Arch Surg. 2009; 144 (3): 266-272

OBJECTIVE:
To asses the long-term results of stapled hemorrhoidectomy (SH) compared with conventional hemorrhoidectomy (CH) and to define the role of SH in the tratment of hemorrhoids.

DATA SOURCES:
Published randomized controlled trials of CH vs SH with a minimum clinical follow-up of 12 months were searched and selected in the MEDLINE, EMBASE, and Cochrane Library database using the keywords hemorrhoid, stapl, and anopexy, without language restrictions.

STUDY SELECTION:
Potentially relevant studies were identified by the title and the abstract, and full articles were obtained and assessed in detail.

DATA EXTRACTION:
Studies were scored according to the presence of 3 key methodological features of randomization, blinding accountability of all patients, including withdrawals, and the scores ranged from 0 to 5. Studies that received a score from 3 to 5 were considered high-quality studies, whereas those with a score of 2 or less were considered of low quality.

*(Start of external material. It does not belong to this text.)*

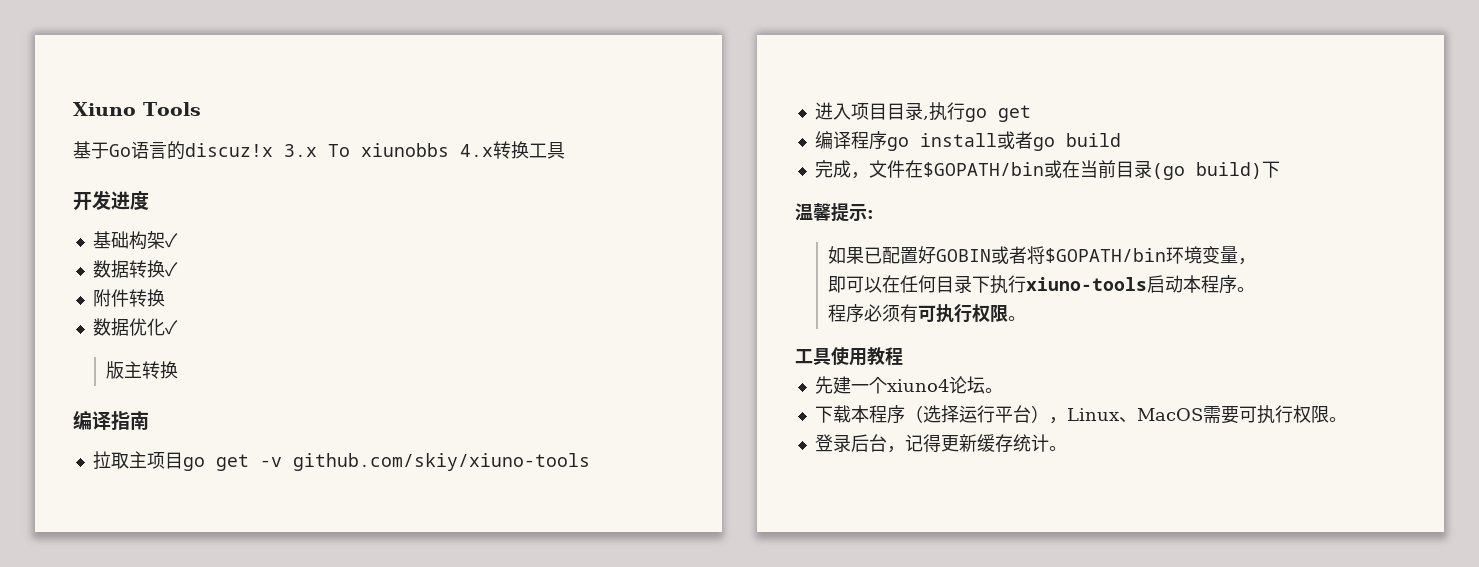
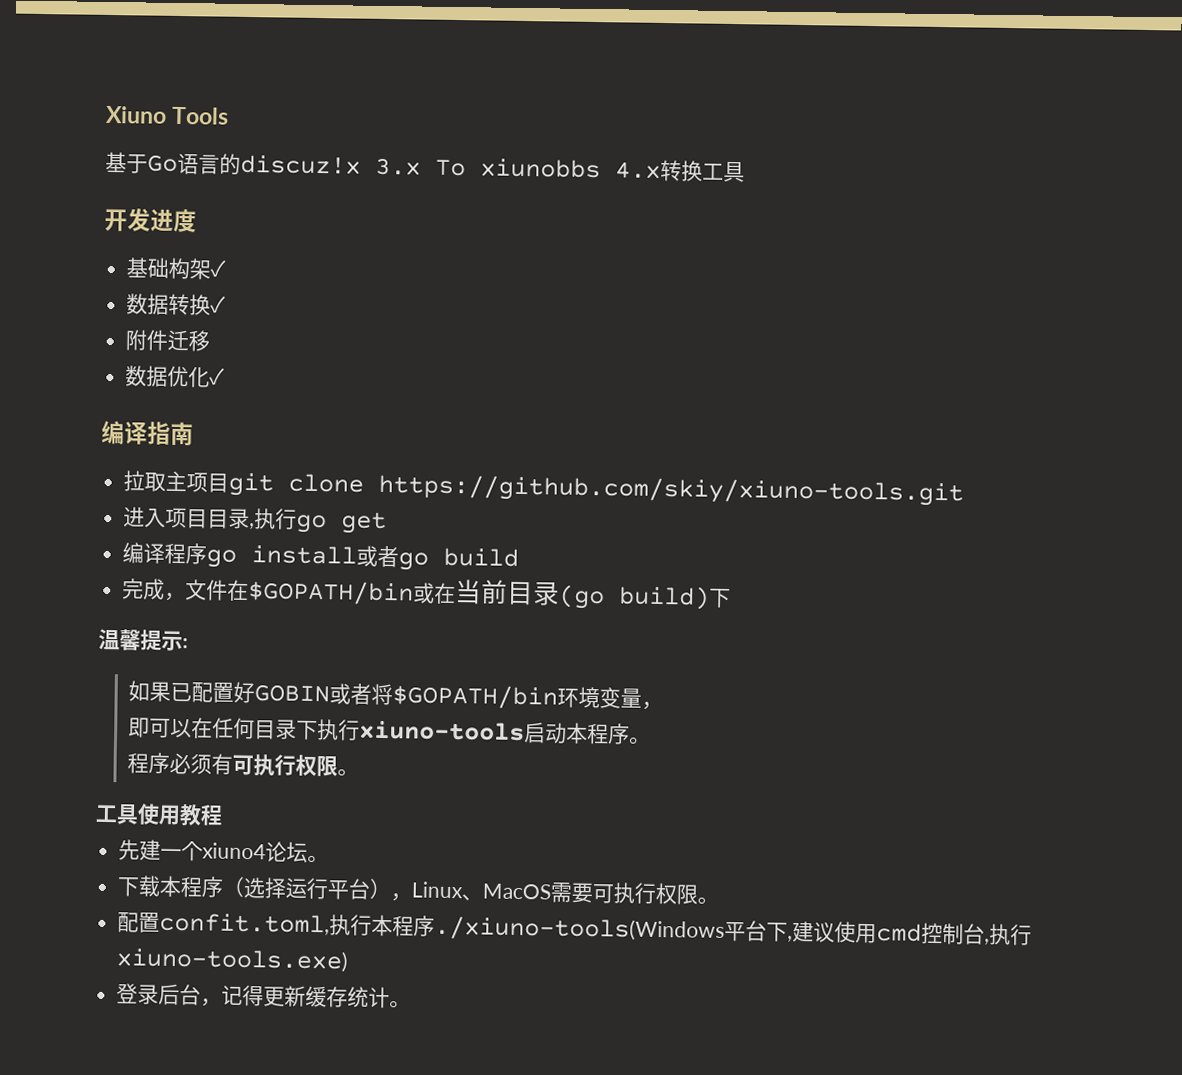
[128,289,165,307] 转换 -> [167,329,211,352] 迁移
[106,361,179,379] // 版主转换 -> (226, 376) none
[182,453,590,471] go get -v github.com/skiy/xiuno-tools -> [228,472,965,507] git clone https://github.com/skiy/xiuno-tools.git
(1347, 419) none -> [117,912,1033,946] [116,948,349,973] // 配置confit.toml,执行本程序./xiuno-tools(Windows平台下,建议使用cmd控制台,执行xiuno-tools.exe)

A specifically designed data fomr was used to collect all relevant data, including details of the experimental design, patient demographics, technical aspects, outcome measures, and complications.

DATA SYNTHESIS:
Fifteen articles met the inclusion criteria for a total of 1201 patients. Outcomes at a minimun of 1 year showed a significantly higher trate of prolapse recerrences in the SH group (14 studies, 1063 patients; odds ratio, 5.5; P<.001) and patients were more likely to undergo further treatment to correct recurrent prolapses compared with the CH group (10 studies, 824 patients; odds ratio, 1.9; P= .02).

CONCLUSION:
Stapled hemorrhoidopexy is a safe technique for the treatment of hemorrhoids but carries a significantly higher incidence or recurrences and additional operations compared with CH. It is the patient’s choice whether to accept a higher recurrence rate to take advantage of the short-term benefit of SH.